The Rachio App Shows Weather, Next Water Cycle and Status

When we moved into our home four years ago, we inherited a well intended, but poorly implemented sprinkler system, offering three watering zones, and options to water each area on odd days or even, or by days on the calendar, with adjustments for time and percentage of the usual watering levels. I could tell it to run, or to be off, but I honestly couldn't tell you the number of times I'd expect the sprinklers to go on, but they wouldn't, or my wife or I would get lost in the menu. The sprinkler system was a mess best left ignored.

So this weekend, I took this beast of a device off my house, and, despite my lacking an electrical engineering degree, managed to put the $249 Rachio Iro system in place and running fairly quickly.

This Sprinkler System Had to Go

I was first encouraged to photograph my existing setup and label each wire before installing the Rachio system, as you can see above. This fallback also served as an escape route had things gone wrong, to go back and set things up as they were before and carry on with the mediocre status quo. But the instructions were pretty straight forward, and within minutes I was on my way to having a better looking and better behaving system.

The Rachio Iro Looks Like a Nest or iDevice (Image via Electric Imp)

Following the included diagram, I hooked up the wires to the Rachio system, plugged it in, and then used the Rachio app on my Nexus phone to enter an account, add my WiFi credentials, and then performed a "Blink Up" on the device - a feature that comes from Electric Imp, to send the WiFi data to the unit via the small photosensor in the bottom left of the unit. That was cool, and once I realized I had to do that without too much light behind me, the WiFi indicator on the Rachio flipped from red to green, and we were good to go.

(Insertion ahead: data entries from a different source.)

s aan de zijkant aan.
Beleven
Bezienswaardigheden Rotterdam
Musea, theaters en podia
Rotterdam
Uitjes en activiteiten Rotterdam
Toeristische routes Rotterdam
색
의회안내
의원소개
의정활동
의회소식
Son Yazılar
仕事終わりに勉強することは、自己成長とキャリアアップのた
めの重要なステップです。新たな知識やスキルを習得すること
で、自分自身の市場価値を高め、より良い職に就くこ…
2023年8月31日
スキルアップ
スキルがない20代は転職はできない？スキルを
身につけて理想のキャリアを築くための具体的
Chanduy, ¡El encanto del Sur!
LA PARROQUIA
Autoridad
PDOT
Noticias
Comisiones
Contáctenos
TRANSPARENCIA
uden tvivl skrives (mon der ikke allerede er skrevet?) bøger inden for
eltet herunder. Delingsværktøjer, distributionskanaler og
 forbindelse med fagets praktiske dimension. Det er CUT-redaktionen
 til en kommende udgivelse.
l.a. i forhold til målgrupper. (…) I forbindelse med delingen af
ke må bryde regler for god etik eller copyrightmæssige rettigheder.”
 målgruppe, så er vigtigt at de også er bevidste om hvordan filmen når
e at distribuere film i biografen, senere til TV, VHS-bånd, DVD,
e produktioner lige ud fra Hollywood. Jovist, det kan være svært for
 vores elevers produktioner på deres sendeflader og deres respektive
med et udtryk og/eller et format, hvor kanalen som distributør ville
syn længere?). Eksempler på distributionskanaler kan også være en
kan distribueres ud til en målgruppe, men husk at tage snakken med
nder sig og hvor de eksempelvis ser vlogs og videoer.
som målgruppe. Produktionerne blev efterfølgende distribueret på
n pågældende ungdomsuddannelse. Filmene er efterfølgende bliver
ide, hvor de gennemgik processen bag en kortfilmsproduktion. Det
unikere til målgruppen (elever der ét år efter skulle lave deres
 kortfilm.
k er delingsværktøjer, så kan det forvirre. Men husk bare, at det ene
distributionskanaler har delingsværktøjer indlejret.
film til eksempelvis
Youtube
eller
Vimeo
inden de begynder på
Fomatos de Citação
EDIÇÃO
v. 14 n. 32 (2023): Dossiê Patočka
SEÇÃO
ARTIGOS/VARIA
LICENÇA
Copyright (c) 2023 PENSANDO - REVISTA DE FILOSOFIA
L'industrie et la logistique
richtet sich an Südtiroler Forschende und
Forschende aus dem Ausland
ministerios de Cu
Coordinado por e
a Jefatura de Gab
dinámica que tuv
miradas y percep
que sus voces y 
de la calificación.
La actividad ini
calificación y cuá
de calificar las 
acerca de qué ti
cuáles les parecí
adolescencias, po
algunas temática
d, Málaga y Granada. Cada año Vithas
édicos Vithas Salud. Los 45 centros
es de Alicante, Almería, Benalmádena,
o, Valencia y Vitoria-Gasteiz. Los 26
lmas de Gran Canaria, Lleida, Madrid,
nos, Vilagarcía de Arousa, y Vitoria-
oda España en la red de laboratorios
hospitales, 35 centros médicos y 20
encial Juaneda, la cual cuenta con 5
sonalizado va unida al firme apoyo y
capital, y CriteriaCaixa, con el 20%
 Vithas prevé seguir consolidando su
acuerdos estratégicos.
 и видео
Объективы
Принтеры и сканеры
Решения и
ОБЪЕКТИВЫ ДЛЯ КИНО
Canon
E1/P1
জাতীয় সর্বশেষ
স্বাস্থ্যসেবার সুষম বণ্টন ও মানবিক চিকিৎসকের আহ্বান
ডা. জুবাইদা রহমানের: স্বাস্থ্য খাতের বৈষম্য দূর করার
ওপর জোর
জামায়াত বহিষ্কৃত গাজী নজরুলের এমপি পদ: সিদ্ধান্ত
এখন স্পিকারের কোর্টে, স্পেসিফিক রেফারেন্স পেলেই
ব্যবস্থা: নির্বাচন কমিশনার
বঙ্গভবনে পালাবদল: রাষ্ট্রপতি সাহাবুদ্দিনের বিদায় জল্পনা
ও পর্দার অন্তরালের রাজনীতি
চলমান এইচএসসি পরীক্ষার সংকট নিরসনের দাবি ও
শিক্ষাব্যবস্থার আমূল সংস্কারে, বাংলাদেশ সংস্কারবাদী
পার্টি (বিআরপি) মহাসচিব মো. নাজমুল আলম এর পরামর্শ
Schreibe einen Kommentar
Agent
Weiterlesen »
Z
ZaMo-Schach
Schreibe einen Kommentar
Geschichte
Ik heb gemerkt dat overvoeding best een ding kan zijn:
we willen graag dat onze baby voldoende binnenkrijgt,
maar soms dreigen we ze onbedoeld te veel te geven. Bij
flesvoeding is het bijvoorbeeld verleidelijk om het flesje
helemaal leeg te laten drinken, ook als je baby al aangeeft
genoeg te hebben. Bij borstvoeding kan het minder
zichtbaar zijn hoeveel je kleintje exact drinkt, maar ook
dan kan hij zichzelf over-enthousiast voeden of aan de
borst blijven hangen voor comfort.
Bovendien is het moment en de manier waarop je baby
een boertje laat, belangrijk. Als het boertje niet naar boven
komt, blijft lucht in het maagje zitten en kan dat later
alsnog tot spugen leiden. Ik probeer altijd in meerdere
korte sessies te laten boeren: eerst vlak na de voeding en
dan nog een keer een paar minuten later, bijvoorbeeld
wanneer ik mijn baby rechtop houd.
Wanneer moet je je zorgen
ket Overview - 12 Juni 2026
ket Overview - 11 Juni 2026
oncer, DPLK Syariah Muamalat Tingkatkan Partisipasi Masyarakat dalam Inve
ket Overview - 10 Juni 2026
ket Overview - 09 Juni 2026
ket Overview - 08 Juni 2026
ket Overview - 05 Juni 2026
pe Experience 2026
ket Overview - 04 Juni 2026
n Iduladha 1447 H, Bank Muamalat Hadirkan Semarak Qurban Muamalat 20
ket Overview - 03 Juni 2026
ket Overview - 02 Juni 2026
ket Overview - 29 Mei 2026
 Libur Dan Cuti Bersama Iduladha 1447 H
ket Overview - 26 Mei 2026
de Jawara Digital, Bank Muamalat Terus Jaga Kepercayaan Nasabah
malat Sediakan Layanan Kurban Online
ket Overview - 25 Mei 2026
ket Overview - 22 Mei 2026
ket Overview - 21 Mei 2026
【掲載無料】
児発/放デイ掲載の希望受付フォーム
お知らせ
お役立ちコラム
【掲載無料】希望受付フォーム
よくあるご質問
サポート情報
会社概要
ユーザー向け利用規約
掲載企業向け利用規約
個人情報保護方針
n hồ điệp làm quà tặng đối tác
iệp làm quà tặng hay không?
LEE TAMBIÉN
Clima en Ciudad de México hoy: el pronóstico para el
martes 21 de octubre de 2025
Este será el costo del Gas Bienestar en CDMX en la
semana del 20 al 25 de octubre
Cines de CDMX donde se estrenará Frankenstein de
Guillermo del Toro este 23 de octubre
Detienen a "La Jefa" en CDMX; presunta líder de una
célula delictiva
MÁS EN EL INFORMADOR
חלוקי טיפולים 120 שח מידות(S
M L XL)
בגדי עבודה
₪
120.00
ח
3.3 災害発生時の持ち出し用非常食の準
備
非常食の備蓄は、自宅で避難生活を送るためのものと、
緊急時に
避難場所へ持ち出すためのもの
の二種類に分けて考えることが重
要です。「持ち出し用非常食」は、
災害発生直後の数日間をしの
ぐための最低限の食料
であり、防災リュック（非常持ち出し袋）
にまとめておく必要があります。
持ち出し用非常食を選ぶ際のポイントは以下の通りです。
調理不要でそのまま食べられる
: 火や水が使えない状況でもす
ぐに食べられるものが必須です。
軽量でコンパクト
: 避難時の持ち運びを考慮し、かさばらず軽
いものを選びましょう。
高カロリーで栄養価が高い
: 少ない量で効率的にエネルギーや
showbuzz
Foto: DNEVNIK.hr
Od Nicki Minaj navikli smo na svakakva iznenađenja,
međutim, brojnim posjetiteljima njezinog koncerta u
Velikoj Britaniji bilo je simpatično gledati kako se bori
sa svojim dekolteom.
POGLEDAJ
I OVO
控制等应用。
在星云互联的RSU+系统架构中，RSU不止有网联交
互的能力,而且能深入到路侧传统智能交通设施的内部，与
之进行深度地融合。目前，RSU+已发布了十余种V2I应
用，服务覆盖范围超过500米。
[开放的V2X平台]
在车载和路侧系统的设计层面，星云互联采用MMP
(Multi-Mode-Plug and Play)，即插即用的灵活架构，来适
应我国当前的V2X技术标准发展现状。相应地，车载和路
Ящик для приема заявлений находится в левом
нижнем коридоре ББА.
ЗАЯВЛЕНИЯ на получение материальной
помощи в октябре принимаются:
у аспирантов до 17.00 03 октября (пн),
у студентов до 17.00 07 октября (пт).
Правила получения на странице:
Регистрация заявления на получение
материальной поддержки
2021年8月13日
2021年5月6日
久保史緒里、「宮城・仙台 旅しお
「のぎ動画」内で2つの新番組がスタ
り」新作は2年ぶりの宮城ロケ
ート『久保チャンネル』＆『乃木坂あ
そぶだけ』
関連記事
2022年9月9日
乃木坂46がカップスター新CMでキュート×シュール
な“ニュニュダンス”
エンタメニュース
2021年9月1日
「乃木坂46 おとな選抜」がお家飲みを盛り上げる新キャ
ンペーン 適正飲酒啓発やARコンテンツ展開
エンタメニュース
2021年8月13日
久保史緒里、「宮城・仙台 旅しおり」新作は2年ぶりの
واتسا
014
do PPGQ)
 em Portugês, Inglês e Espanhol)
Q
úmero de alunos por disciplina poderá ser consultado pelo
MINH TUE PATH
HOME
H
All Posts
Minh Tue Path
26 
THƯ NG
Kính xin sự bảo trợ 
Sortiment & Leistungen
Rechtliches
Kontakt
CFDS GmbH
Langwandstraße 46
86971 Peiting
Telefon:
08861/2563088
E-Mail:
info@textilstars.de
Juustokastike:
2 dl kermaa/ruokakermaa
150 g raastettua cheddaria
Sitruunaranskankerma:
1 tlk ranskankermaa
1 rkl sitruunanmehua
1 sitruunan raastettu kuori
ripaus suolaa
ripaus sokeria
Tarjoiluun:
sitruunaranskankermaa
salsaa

With the unit set up, I now don't have to go back out to the side of the house to mess with the scheduling any more. Instead, I went into the app to name the watering zones, and could even go so deep as to say what type of zone they were, including whether it was grass, shrub or trees, the soil type, from topsoil to clay, the amount of shade, the slope and the type of sprinklers I've got.

You can get as detailed as you like, or just let the system run with its presets, which at the very least will get your yard watered exactly when you want it to.

With this move, I've been able to transform a complex set of pipes and wires to an app I can control anywhere. And just like I can use my phone or tablet to turn the heat on or off in my home with my Nest thermostat, or to manage my Sonos speakers, I can now turn the water on and off with the press of a button.

The foundation for Rachio's beginning was as simple as seeing a neighbor's sprinklers on in the rain. Here in California, where we're in yet another drought, and fines are being threatened for water wasters, bringing a smarter watering system makes even more sense. In fact, my scheduled watering times don't even start if more than a dab of precipitation is predicted for my zip code. So it's not only smarter and better financially, but like my move to solar energy with Sunrun, it's just a good idea for the environment.

Taking complexity out of products and making them delightful will always be a great idea, and the more old tech under assault by smart engineering, the better we'll all be. For a topic as boring as watering one's lawn, I'm pretty excited about this.

Disclosures: Nest (mentioned above) is a Google subsidiary. I work at Google. I've always paid full retail for my Nest products, and happily paid for my Sunrun, Sonos and Rachio equipment too.